No processo avaliativo, o planeamento da intervenção e da avaliação constitui um parâmetro fundamental. É por isso necessário uma base teórica que indique de forma explícita os componentes da intervenção, do processo avaliativo e oriente tacitamente a execução operacional de ambos, permitindo aferir não só se a intervenção funciona ou não, mas também como e porquê (38). O objetivo de um modelo teórico (também designado de matriz, racional ou framewok) é o de constituir uma ferramenta visual, capaz de facilitar a compreensão do racional de uma intervenção e respetiva avaliação (13, 39). A escolha de um modelo depende do tipo de avaliação, do nível organizacional (sistemas, estabelecimentos ou serviços), dos níveis de cuidados (hospitalares, cuidados saúde primários, outras unidades funcionais), do contexto e tipo de intervenção (políticas de saúde, programas ou projetos), assim como da flexibilidade do modelo (5, 40). Não há nenhum modelo perfeito, pelo que é possível optar por um na sua íntegra, usá-lo em parte ou ainda combinar vários tipos de modelos. Há ainda quem preconize que cada intervenção deve construir o seu próprio modelo, através da observação e análise documental, através da recolha de dados junto dos grupos de interesse ou de informantes-chave sobre o tema e que, no final o mesmo deve ser validado por todos os grupos de implicados (8). Apesar de não fazer parte do âmbito do presente trabalho, importa referir que são vários os modelos passíveis de serem usados em NCSP para descrição do planeamento de intervenções de promoção da saúde. A título de exemplo, destaca-se o Modelo Lógico, o RE-AIM (acrónimo de Reach, Effectiveness, Adoption, Implementation e Maintenance) e o PRECEDE-PROCEED como frameworks genéricos, e como modelo específico para a intervenção nutricional, o SEF (Standard Evaluation Framework) para intervenções dietéticas (41).

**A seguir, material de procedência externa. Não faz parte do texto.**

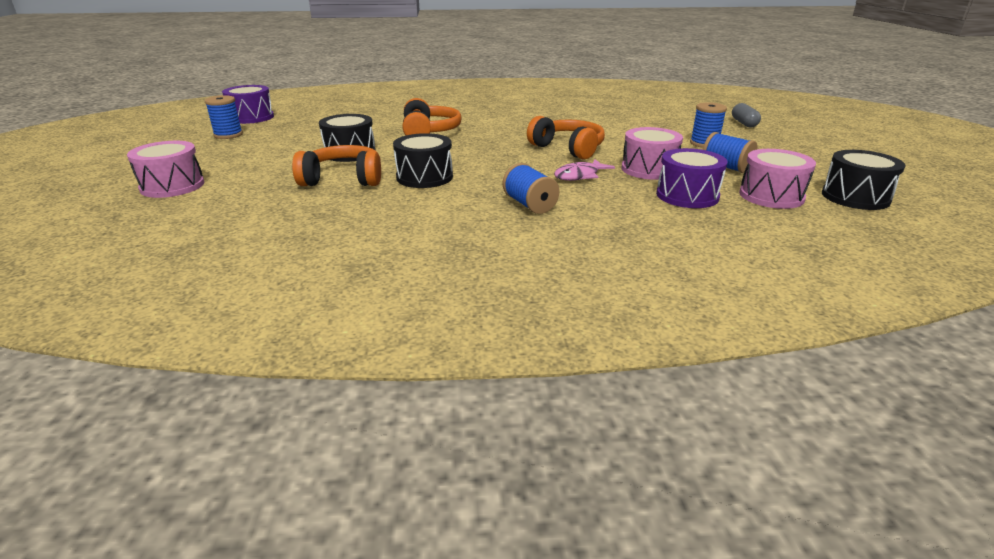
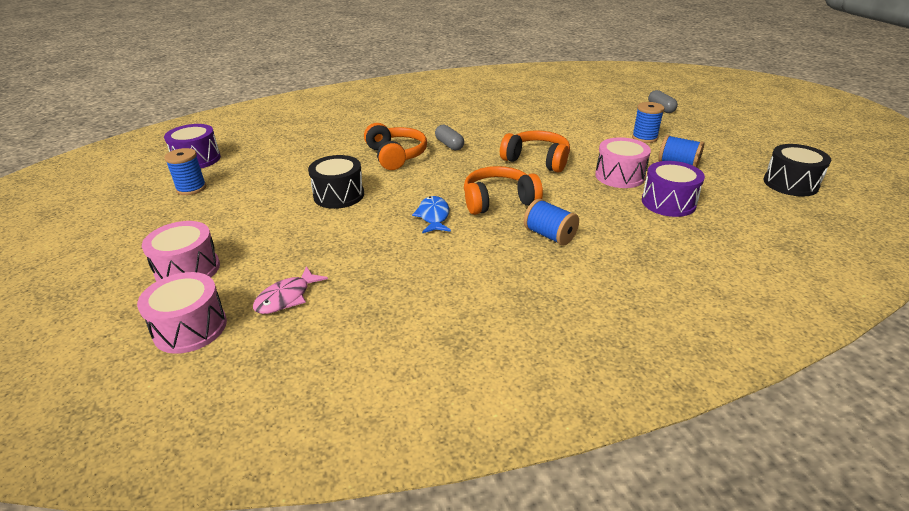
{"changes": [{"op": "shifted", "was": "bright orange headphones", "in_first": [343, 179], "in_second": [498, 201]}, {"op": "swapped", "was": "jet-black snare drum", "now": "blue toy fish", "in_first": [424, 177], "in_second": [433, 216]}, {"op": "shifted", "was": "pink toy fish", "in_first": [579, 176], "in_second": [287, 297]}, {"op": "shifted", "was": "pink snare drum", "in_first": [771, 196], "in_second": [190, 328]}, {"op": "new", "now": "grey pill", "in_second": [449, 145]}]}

Por último, importa distinguir avaliação, enquanto um tipo de investigação, da investigação científica (10). Na avaliação, o objetivo da investigação é contribuir para a tomada de decisão, enquanto a investigação de índole científica contribui para a evidência e conhecimento. Contudo, é possível conduzir uma avaliação enquanto um ensaio randomizado controlado, constituindo a avaliação, neste caso, uma pesquisa também científica (42).
CONCLUSÕES
A avaliação não é apenas uma das etapas da intervenção, mas também uma das mais importantes, cuja escolha do tipo, nível e métodos depende do objecto da avaliação, em todas as suas dimensões. Da reflexão participada dos resultados da avaliação resultarão dados concretos e fundamentais para consolidar a intervenção do nutricionista na área da NCSP. A prática avaliativa permite obter informação valiosa para reflectir as intervenções nutricionais, desde o seu planeamento, passando pela implementação e após a sua conclusão. Avaliar deve por isso constituir uma prática habitual entre os nutricionistas.